I'm trying to calculate the Laplace transform of this function.
$$ \mathcal{L}[\frac{1-J_0(t)}{t}] $$
where $J_0(t)$ is the zeroth Bessel function.
Solution Attempt
The p-Bessel function is defined as: $$J_p(x) = \sum_{m=0}^\infty \frac{(-1)^m}{m!\Gamma(m+p+1)}\left(\frac{x}{2}\right)^{2m+p}$$
Therefore for $p=0$ the zeroth Bessel is: $$J_p(x) = \sum_{m=0}^\infty \frac{(-1)^m}{m!\Gamma(m+1)}\left(\frac{x}{2}\right)^{2m+p}$$
It is trivial to prove that: $$\mathcal{L}\left[J_0(t)\right](s)= \frac{1}{\sqrt{s^2 + 1}}$$
So, we have: $$ \mathcal{L}[\frac{1-J_0(t)}{t}] = \mathcal{L}[\frac{1-\sum_{m=0}^\infty \frac{(-1)^m}{(m!)^2}\left(\frac{x}{2}\right)^{2m+p}}{t}] $$
*I used $\Gamma(m+1) = m! $
Now, this looks like it could be transformed to some of the basic maclaurin series? Maybe $sin(t)$?
In any case I'm stuck at this point.
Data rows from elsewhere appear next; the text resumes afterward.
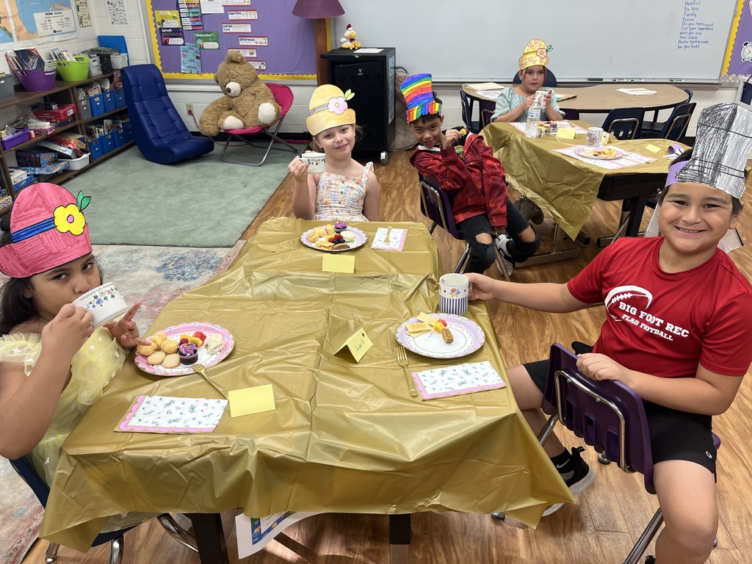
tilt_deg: -27.6
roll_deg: +0.6
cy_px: 282
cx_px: 376
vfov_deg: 53.1
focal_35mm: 26
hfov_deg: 67.3
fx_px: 565
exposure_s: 1/60
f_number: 1.6
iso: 64
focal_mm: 5.1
Any ideas?
If $$\mathcal{L}_t[F(t)](s)=f(s)$$ then: $$\mathcal{L}_t\left[\frac{F(t)}{t}\right](s)=\int_s^{\infty } f(u) \, du$$ provided: $\underset{t\to 0}{\text{lim}}\frac{F(t)}{t}$ exist.
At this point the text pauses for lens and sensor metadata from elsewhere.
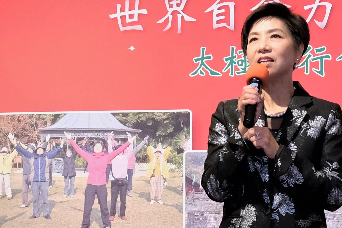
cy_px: 224
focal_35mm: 125
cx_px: 289
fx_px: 1187
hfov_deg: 16.2
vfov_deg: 10.9
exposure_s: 1/100
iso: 1600
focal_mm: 26.6
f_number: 4.2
Since: $$\mathcal{L}_t[1-J_0(t)](s)=\frac{1}{s}-\frac{1}{\sqrt{1+s^2}}$$ and:$$\underset{t\to 0}{\text{lim}}\frac{1-J_0(t)}{t}=0$$ we have: $$\mathcal{L}_t\left[\frac{1-J_0(t)}{t}\right](s)=\int_s^{\infty } \left(\frac{1}{u}-\frac{1}{\sqrt{1+u^2}}\right) \, du=\ln \left(\frac{1}{2}+\frac{1}{2} \sqrt{1+\frac{1}{s^2}}\right)$$